9. Group attribution bias
Group attribution error is believing that an individual's characteristics always follow the beliefs of a group that they belong to or that a group's decisions reflect the feelings of all group members. This type of bias drives individuals to prefer and collaborate with those who share similar characteristics or backgrounds in the analytics professionals. Thus, excluding other team members.

10. Racial bias
Racial bias originates from considering factors that disproportionately impact a race or ethnic group as a proxy or key variable in other data analysis or algorithms.
It is essential to distinguish racial bias from racism or discrimination. Implicit biases are individuals' unconscious associations. This means that the person is likely not aware of the biased association, which can heavily impact the way data is collected, the models, and the interpretation of results.

4 steps to encourage a gender-balanced team:

The following are a few suggestions to foster inclusion and diversity in your workplace and ensure you retain your top female talent:

1. Identify potential sources of bias and assess your situation.
Using the list established above, it is possible to reduce the harmful effects we have described significantly. First, it is important to understand what your organisation is doing right and where it can improve when it comes to diversity and inclusion. For example, you can start by assessing the pay equity within your firm and identify any problems.

2. Putting policies in place to avoid bias
Organisations need to establish guidelines, rules, and procedures for identifying, communicating, and potentially mitigating bias. Forward-thinking organisations document instances of bias as they occur, describe the steps taken to identify the bias and explain the efforts to mitigate it. Ensure your company policies and guidelines are bias-free and take corrective actions for those that aren't. For example, parental leave policies should be the same both for men and women and embracing flexible working arrangements allows team members to manage work:life balance more holistically.

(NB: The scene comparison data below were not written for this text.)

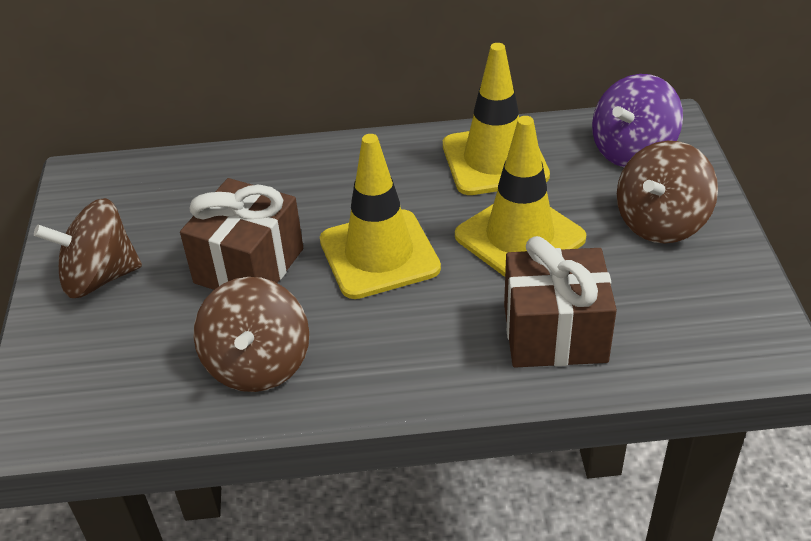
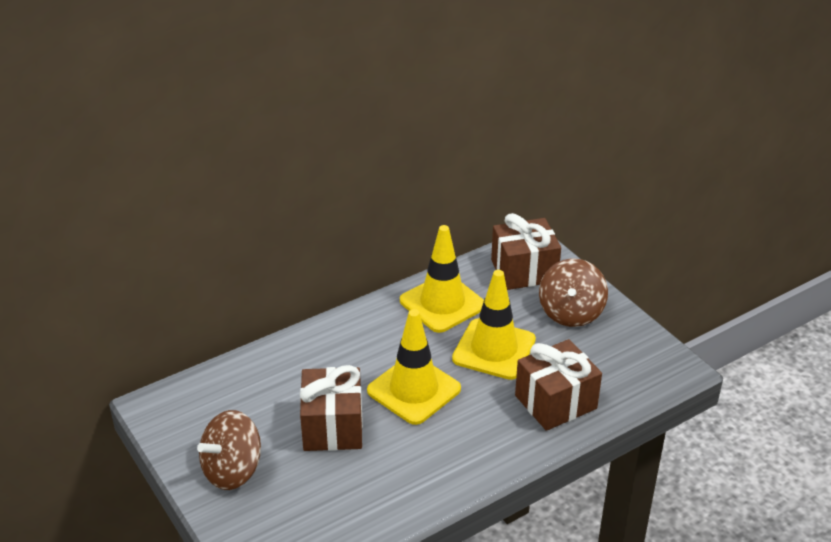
camera: 30 degrees left, 5 degrees down
(258, 364) = (390, 486): brown spinning top -> none
(632, 151) = (524, 271): purple spinning top -> brown gift

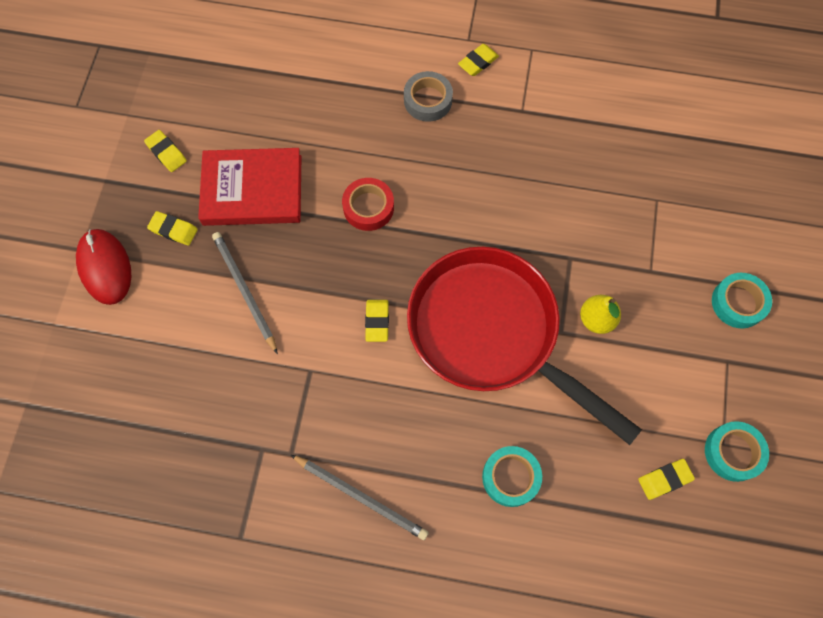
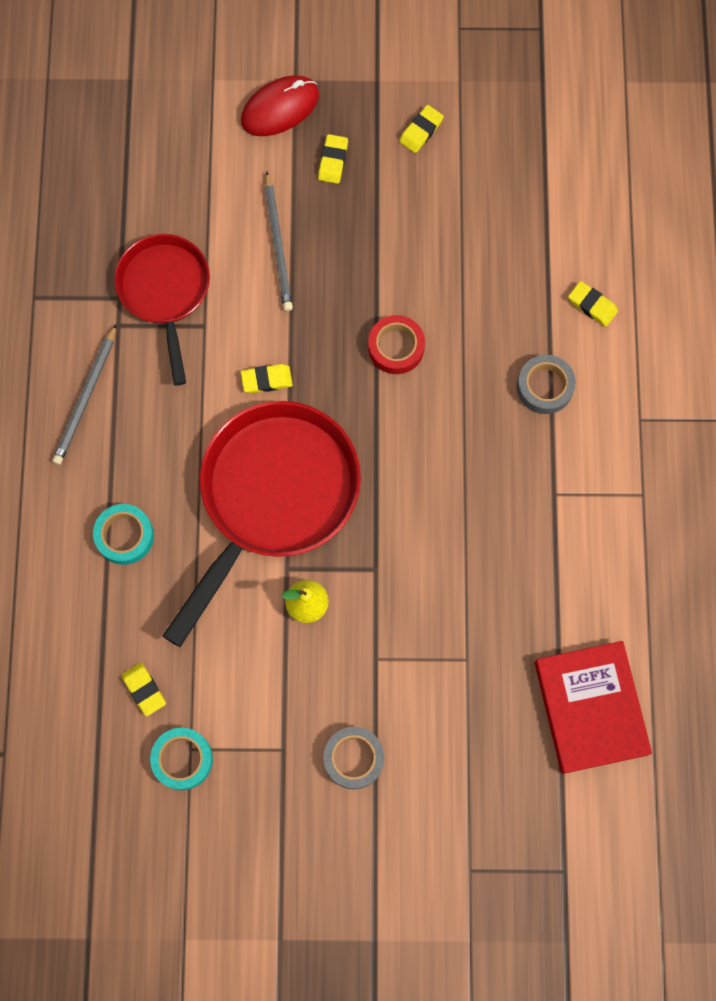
camera: 80 degrees right, 5 degrees up
(244, 291) = (278, 245): grey pencil -> grey pencil turned 120 degrees clockwise
(252, 190) = (393, 226): red book -> red book (590, 708)
(267, 402) = (165, 292): none -> red pan
(478, 62) = (609, 435): yellow eraser -> yellow eraser (592, 305)
(738, 303) = (353, 758): turquoise tape -> grey tape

3. Create gender neutral recruitment and HR processes
Start the connection with the market and potential candidates in a gender-neutral way and continue that through the entire recruitment process
● Proactively build teams with a balanced gender
● Ensure job descriptions and job ads use gender neutral language
● De-identify resumes and job applications
● Be open to considering team members who have developed their skills outside of traditional pathways

4. Create a supportive culture
The gender gap in the workplace often occurs over three stages starting from recruitment, promotion, to retention. To reduce this gap, you need to:
● Build a culture that is respectful and supportive of all team members
● Actively seek input from all members of the team and then treat all opinions and input as equal
● Involve women at each stage and ensure they are progressing to leadership positions.
● Identify potential senior candidates and mentor them.
● As a manager or team leader, model gender inclusive behavior
● Build the necessary infrastructure, support, and culture to keep women in top positions.

Data reveals that organisations with diverse and inclusive environments are reaping various benefits that translate into better products, a competitive advantage, and increasing profits. To build an effective solution, analytics teams should be as diverse as the populations that their solution will impact - breaking some biases today starts you on that journey.